Mais certaines se montrent plus sélectives que d’autres. Robert est ainsi connue pour sa réactivité, alors que Larousse revendique plus de prudence. C’est ainsi que la première a fait entrer «féminicide» en 2014, quand la seconde a attendu quelques années de plus. La même réactivité a pu être saluée ou décriée dernièrement avec «iel».

 

«On pourrait penser que c’est politique», commence Charles Bimbenet. Mais le directeur général des éditions Le Robert préfère parler de «ligne éditoriale», propre à chaque maison, et même à chaque dictionnaire d’une même maison.

Mais les dictionnaires modernes comme Hachette, Larousse ou Robert tendent vers un même objectif: refléter l’usage de la langue. «C’est la définition même du dictionnaire», rappelle Carine Girac-Marinier. Ainsi, dans la mesure où «féminicide» est aujourd’hui utilisé fréquemment, il semble normal de pouvoir le trouver dans les dictionnaires. La logique est la même pour «iel».
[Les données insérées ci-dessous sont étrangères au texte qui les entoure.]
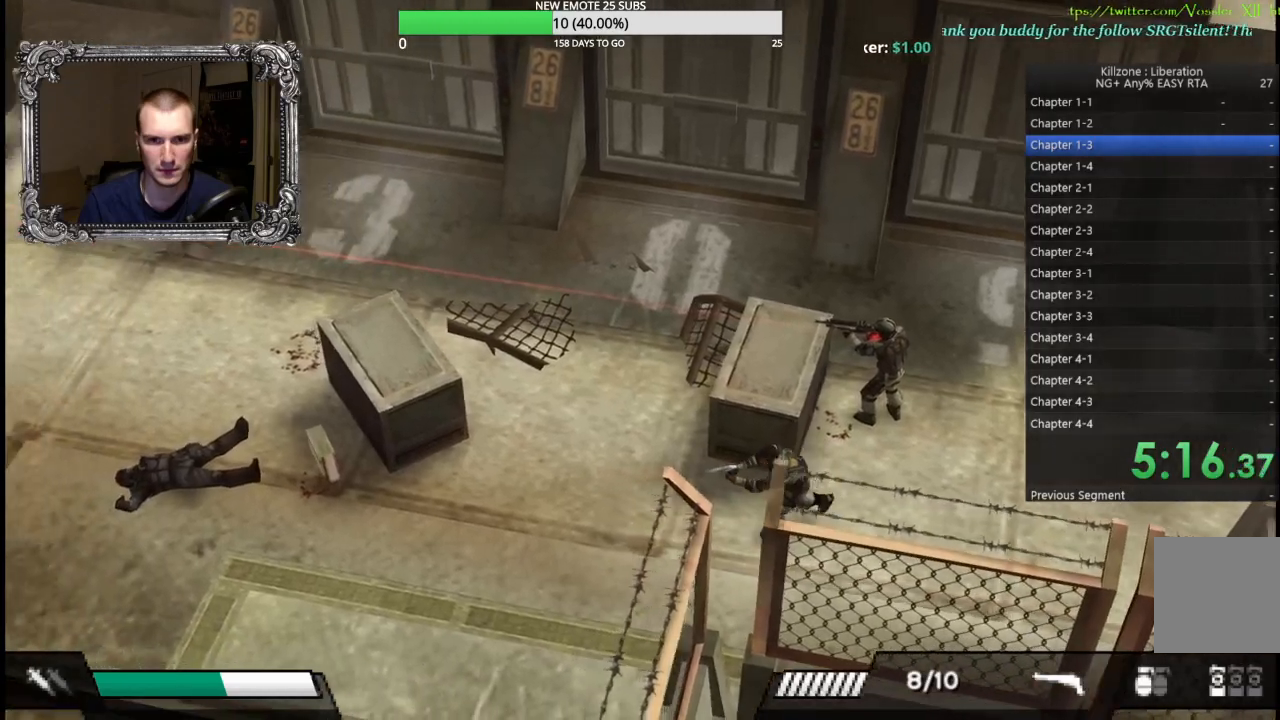
{"buttons": [], "left_stick": "left", "button_events": []}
Cela ne signifie pas que ce mot sera davantage utilisé par la suite. «Les dictionnaires ne sont pas les seuls à façonner la langue et à donner des normes qui influenceront son usage dans la société. Cette évolution se joue aussi au sein même des communautés linguistiques», indique Myriam Bergeron-Maguire. À l’inverse, ne pas inscrire un mot au dico n’empêchera pas les gens de l’employer.

«La définition inclusive des mots, ce n’est pas du militantisme.»

Charles Bimbenet, directeur général des éditions Le Robert

 

Dans un épisode de l’émission «La Fabrique de l’histoire», diffusé sur France Culture en 2006, Alain Rey abondait en ce sens: «Le rôle du lexicographe est de suivre le mouvement, de rendre des services, d’être utile. Pour cela, il est obligé d’observer ce qu’il se passe dans la société. [Il n’a pas à] porter des jugements définitifs, en disant: “ce mot est mauvais, on n’en parle pas”. C’est la même chose pour les mots familiers ou populaires, qu’on trouve déplaisants, qui peuvent être insultants pour une classe de la société. […] Faire comme s’ils n’existaient pas, c’est rendre service [à ceux qui les emploient].»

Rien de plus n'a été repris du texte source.